Another limitation with the DataFrame Interchange Protocol is the fact that it only talks about how to consume data, but offers no guidance on how to produce it. If starting from your extension, you have no tools or library to manually build buffers. Much like the status quo, this meant reading from a Hyper database to a pandas DataFrame would likely be going through Python objects.

Finally, and related to all of the issues above, the pandas implementation of the DataFrame Interchange Protocol left a lot to be desired. While started with good intentions, it never got the attention needed to make it really effective. I already mentioned the lifetime issues across various data types, but nullability handling was all over the place across types. Metadata was often passed along incorrectly from pandas down through the interface…essentially making it a very high effort for consumers to try and use it.

Arrow C Data Interface to the Rescue

After stumbling around the DataFrame Protocol Interface for a few weeks, Joris Van den Bossche asked me why I didn’t look at the Arrow C Data Interface.
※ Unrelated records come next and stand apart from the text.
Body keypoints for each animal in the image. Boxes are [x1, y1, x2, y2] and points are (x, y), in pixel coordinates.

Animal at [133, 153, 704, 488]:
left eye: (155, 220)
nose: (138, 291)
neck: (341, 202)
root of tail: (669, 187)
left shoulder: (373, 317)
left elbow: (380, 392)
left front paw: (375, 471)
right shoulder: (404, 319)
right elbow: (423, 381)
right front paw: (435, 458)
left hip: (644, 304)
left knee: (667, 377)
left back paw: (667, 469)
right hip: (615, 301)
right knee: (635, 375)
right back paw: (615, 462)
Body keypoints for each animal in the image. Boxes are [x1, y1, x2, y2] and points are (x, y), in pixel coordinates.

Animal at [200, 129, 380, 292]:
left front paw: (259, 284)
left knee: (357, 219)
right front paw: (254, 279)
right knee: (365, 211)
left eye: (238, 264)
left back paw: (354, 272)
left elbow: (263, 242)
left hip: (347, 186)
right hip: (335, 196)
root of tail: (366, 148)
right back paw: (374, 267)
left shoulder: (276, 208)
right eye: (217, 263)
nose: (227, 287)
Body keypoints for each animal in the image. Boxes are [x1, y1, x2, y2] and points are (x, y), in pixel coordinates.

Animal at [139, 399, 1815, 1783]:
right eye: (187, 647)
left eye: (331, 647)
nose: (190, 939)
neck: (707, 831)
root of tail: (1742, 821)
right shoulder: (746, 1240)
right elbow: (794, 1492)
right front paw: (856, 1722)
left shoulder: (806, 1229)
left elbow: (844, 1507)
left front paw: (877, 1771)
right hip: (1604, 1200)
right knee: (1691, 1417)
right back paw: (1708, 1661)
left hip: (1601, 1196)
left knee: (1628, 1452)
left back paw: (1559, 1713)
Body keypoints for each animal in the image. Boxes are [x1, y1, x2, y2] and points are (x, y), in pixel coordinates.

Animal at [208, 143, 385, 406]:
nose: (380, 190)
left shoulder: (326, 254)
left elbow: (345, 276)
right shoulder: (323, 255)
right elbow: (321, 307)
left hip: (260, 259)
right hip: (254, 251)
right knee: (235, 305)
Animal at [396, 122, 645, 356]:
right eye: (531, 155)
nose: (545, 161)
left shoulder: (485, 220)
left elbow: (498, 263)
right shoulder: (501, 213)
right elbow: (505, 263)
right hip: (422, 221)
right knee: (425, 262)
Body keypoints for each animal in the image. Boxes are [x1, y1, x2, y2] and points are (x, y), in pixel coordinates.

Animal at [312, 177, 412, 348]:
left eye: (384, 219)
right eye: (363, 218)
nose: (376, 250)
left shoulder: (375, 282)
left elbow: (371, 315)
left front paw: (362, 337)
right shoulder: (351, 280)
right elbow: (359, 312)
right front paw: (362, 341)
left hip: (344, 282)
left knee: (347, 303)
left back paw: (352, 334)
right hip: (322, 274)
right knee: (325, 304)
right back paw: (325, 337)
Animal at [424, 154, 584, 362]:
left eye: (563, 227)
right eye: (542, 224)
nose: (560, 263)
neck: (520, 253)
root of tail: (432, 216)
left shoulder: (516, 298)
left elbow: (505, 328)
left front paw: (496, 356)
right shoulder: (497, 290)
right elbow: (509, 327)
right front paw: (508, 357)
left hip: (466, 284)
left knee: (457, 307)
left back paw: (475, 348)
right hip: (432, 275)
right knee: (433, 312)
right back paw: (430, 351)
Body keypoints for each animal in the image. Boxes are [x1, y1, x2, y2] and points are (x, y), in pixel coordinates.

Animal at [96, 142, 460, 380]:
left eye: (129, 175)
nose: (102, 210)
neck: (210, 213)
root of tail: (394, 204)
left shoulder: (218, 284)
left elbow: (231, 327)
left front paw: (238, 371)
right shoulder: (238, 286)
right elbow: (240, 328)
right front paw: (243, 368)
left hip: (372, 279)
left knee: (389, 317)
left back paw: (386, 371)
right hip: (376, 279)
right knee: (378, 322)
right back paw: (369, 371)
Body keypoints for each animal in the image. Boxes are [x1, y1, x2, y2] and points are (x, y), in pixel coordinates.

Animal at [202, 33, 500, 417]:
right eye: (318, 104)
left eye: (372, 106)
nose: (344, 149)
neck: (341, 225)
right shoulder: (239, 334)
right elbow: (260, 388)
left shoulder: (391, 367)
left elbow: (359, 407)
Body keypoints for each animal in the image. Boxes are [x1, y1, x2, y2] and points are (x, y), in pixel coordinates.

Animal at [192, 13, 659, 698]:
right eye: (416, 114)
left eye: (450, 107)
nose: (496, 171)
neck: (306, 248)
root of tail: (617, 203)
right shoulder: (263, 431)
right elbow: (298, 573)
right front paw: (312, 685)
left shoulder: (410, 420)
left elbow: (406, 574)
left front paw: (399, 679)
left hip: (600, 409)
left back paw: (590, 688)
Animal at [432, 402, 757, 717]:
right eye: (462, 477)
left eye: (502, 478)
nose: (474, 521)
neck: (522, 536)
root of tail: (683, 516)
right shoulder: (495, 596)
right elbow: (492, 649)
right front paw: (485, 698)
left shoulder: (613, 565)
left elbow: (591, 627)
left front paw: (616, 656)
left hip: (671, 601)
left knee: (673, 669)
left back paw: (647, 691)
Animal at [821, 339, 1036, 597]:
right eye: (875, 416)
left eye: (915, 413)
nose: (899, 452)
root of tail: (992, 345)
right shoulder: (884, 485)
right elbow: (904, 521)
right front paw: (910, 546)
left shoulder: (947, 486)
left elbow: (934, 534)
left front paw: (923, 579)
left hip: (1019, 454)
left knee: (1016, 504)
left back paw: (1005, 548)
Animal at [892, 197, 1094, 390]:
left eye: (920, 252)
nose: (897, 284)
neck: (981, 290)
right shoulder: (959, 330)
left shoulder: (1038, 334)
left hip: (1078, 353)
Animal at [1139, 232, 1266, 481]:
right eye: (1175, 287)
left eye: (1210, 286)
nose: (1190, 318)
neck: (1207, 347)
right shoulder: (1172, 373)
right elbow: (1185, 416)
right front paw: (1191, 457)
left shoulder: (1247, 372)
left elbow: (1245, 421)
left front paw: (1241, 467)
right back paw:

The answer of course was that I was just not very familiar with it. Joris knows a ton about pandas and Arrow, so I figured it best to take his word for it and try it out.

Almost immediately my issues went away. To wit:

  1. Memory ownership and lifetime - well defined at low levels
  2. Non-Python API - for this there is nanoarrow
  3. Nullability handling - uses Arrow bitmasks
  4. Producing buffers - can create (not just read) data
  5. pandas implementation - it just works via PyCapsules

With well defined memory semantics, a low-level API and clean nullability handling, the amount of extension code I had to write was drastically reduced. I felt more confident in the implementation and had to deal with less memory corruption / crashes than before. And, perhaps most importantly, I saved a lot of time.

See the image below for a high level overview of the process. Note the lack of any red compared to the status quo - this has a very limited interaction with the Python runtime:

G rawdata df.__arrow_c_stream__() forloop Arrow C API / nanoarrow rawdata->forloop df df df->rawdata write Database write forloop->write

Without going too deep in the benchmarks game, the Arrow C Data Interface implementation yielded a 25% performance improvement for me when writing strings. When reading data, it was more like a 500% improvement than what had been previously implemented. Not bad…

My code is no longer tied to the potentially fragile internals of pandas, and with the stability of the Arrow C Data Interface things are far less likely to break when new versions are released.

Bonus Feature - Bring Your Own Library

While it wasn’t my goal at the outset, implementing the Arrow C Data Interface had the benefit of decoupling a dependency on pandas. pandas was the de facto library when pantab was first written, but since then many high quality Arrow-based libraries have popped up.

With the Arrow C Data Interface, pantab now has a bring your own DataFrame library mentality.

>>> import pantab as pt
>>> import pantab as pd
>>> df = pd.DataFrame({"col": [1, 2, 3]})
>>> pt.frame_to_hyper(df, "example.hyper", table="test")

>>> import polars as pl
>>> df = pl.DataFrame({"col": [1, 2, 3]})
>>> pt.frame_to_hyper(df, "example.hyper", table="test")

>>> import pyarrow as pa
>>> tbl = pa.Table.from_pydict({"col": [1, 2, 3]})
>>> pt.frame_to_hyper(tbl, "example.hyper", table="test")

These all produce the same results, and as the author of pantab I did not have to do anything extra to accommodate the various libraries - everything just works.

Closing Thoughts

The Arrow specification is simply put…awesome. While initiatives like the Python DataFrame Protocol have tried to solve the issue of interchange, I don’t believe that goal was ever achieved…until now. The Arrow C Data Interface is the tool developers have always needed to make analytics integrations easy.

pantab is not the first library to take advantage of these features. The Arrow ADBC drivers I previously blogged about are also huge users of nanoarrow / the Arrow C Data Interface, and heavily influenced the design of pantab. The Powered By Apache Arrow project page is the best resource to find others as they get developed in the future.

I, for one, am excited to see Arrow-based tooling grow and make open-source data integrations more powerful than ever before.